“Maksud kau, aku ini pilih-pilih!”
Sejurus kemudian…
Plakkkk!!!!
Terdengar keras sebuah tamparan yang sebelumnya didahului oleh bunyi gelas pecah.
Bidin kaget bukan main. Ia berdiri. Dengan masih lelah dan berjalan kurang tegak ia menghampiri asal suara itu. Di ruang tengah yang terbatas ukurannya itu, Bidin melihat Rini tersungkur menangis sembari merangkul ketiga anaknya. Pipinya merah, bahkan ada darah di sudut bibirnya.
“Kau selalu saja membantahku. Isteri sialan! Nggak tahu diuntung!” teriak Basran sembari kacak pinggang.
“Cukup Basran! Cukup!” Bidin menengahi.
“Sudah kelewatan perangaimu! Kau kira aku tak tahu. Aku percaya kau adalah kepala rumah tangga yang baik. Mampu ayomi adikku. Tapi…” Bidin menunjuk wajah Basran yang nyalang. “Perangaimu itu masih jua tak ubah. Apa yang kau buat di Kampung Pisang tempo kemarin. Apa Hah! Apa! Kau untal jennet lagi bukan!! Itu kan kerjaanmu.. sudah kawin kau masih dungu seperti dulu! Ingat anak-anakmu itu perlu makan!”

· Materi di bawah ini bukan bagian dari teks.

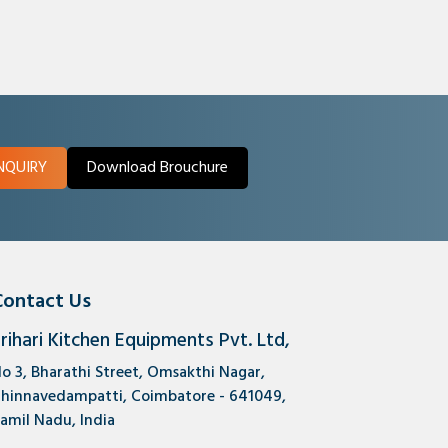
NQUIRY
Download Brouchure
Contact Us
rihari Kitchen Equipments Pvt. Ltd,
o 3, Bharathi Street, Omsakthi Nagar,
hinnavedampatti, Coimbatore - 641049,
amil Nadu, India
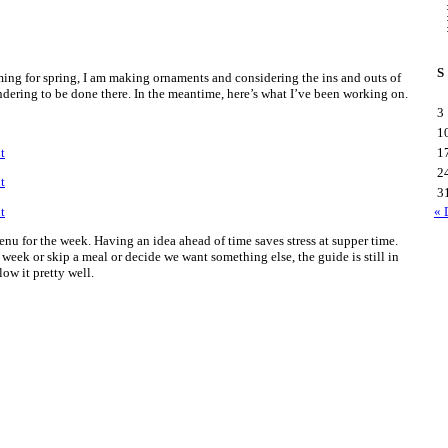
S
ming for spring, I am making ornaments and considering the ins and outs of
ering to be done there. In the meantime, here’s what I’ve been working on.
3
1
1
2
3
« 
enu for the week. Having an idea ahead of time saves stress at supper time.
 week or skip a meal or decide we want something else, the guide is still in
low it pretty well.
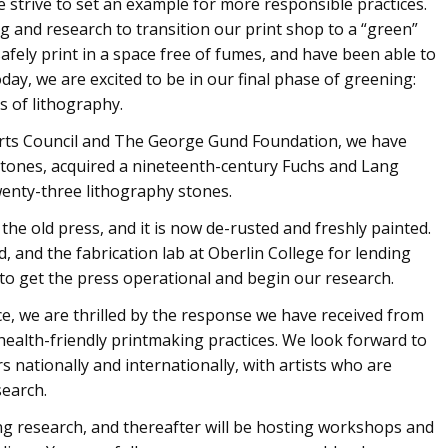
we strive to set an example for more responsible practices.
ng and research to transition our print shop to a “green”
afely print in a space free of fumes, and have been able to
ay, we are excited to be in our final phase of greening:
s of lithography.
rts Council and The George Gund Foundation, we have
 stones, acquired a nineteenth-century Fuchs and Lang
twenty-three lithography stones.
he old press, and it is now de-rusted and freshly painted.
 and the fabrication lab at Oberlin College for lending
 to get the press operational and begin our research.
ice, we are thrilled by the response we have received from
ealth-friendly printmaking practices. We look forward to
 nationally and internationally, with artists who are
search.
ng research, and thereafter will be hosting workshops and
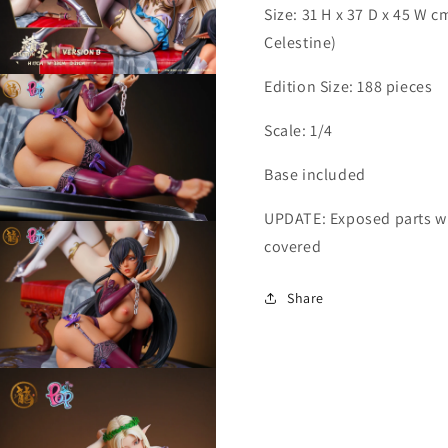
Size: 31 H x 37 D x 45 W 
Celestine)
Open
Edition Size: 188 pieces
media
7
n
Scale: 1/4
modal
Base included
UPDATE: Exposed parts wi
Open
media
covered
9
n
modal
Share
Open
media
11
n
modal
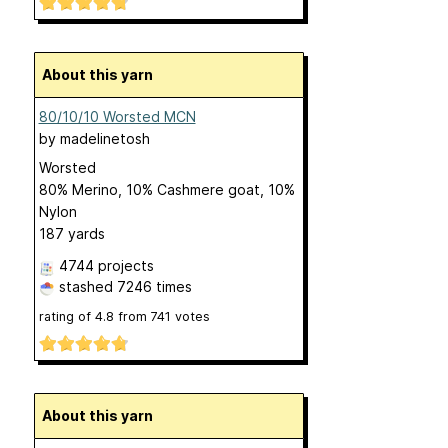
About this yarn
80/10/10 Worsted MCN
by
madelinetosh
Worsted
80% Merino, 10% Cashmere goat, 10%
Nylon
187 yards
4744 projects
stashed
7246 times
rating of
4.8
from
741
votes
About this yarn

“Nggak usah ngajari aku!” balik membentak. “Kau sebagai abang sama sekali juga tak paham. Sudah hancur kau punya bini masih tak punya malu kau numpang adikmu! Cihh…Keparat!! ini keluargaku. Sebebas aku mendidiknya. Kau nggak usah ikut campur. Urus dirimu! Bekerja haram saja kau banggakan!”
“Ditata kau punya mulut!”
Rini teriak minta berhenti sambil menangis sejadi-jadinya. Bidin berkelahi dengan Basran. Mereka saling pukul, saling tendang. Namun karena beda fisik. Bidin akhirnya tersungkur. Ia meringis menahan sesak bagian perut sebelah kanan karena kena tendangan.